● SOURCE INFORMATION
--- --- ---
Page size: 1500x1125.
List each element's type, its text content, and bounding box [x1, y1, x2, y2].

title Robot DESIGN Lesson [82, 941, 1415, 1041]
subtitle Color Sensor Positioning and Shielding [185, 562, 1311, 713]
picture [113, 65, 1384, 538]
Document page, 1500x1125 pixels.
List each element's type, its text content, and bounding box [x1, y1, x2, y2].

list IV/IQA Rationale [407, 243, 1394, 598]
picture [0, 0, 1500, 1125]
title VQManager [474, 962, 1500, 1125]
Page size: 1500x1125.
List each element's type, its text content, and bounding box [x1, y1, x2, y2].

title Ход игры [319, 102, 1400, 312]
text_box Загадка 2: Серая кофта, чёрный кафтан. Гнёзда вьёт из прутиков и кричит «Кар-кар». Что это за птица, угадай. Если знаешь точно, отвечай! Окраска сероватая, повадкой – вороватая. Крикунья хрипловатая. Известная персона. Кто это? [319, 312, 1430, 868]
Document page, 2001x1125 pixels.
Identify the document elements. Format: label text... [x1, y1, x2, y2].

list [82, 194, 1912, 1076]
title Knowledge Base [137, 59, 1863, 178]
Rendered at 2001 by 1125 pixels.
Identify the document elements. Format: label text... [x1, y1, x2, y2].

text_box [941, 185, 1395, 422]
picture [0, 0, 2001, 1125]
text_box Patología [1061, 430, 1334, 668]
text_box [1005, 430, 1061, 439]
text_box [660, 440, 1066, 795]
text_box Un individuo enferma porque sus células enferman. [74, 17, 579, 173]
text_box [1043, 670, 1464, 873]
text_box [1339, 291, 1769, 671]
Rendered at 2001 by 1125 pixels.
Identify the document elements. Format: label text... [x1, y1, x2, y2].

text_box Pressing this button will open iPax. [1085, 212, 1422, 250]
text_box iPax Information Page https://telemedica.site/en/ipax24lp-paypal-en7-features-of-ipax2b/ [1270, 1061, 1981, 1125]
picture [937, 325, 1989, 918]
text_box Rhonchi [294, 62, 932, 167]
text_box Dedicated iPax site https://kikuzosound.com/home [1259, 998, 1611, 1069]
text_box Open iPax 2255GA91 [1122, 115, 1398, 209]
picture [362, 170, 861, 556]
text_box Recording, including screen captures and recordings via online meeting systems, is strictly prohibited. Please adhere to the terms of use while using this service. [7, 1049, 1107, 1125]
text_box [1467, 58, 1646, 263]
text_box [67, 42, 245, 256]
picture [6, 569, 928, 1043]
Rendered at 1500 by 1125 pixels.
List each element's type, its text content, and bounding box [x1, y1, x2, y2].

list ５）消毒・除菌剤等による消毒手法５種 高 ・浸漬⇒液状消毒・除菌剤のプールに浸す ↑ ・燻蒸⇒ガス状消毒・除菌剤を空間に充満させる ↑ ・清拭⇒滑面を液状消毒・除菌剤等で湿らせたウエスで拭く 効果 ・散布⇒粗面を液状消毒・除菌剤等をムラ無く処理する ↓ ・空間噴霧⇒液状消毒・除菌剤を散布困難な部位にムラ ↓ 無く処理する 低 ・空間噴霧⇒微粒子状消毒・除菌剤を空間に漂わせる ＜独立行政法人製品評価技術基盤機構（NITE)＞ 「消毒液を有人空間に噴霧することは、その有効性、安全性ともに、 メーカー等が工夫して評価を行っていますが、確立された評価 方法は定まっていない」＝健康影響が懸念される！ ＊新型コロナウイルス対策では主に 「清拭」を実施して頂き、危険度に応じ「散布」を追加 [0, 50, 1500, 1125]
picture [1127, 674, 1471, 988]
--- --- ---
● JOB
Find each line in the data above with the word "pixels", then copy it.

● SOLUTION
Document page, 1500x1125 pixels.
Document page, 2001x1125 pixels.
Rendered at 2001 by 1125 pixels.
Rendered at 2001 by 1125 pixels.
Rendered at 1500 by 1125 pixels.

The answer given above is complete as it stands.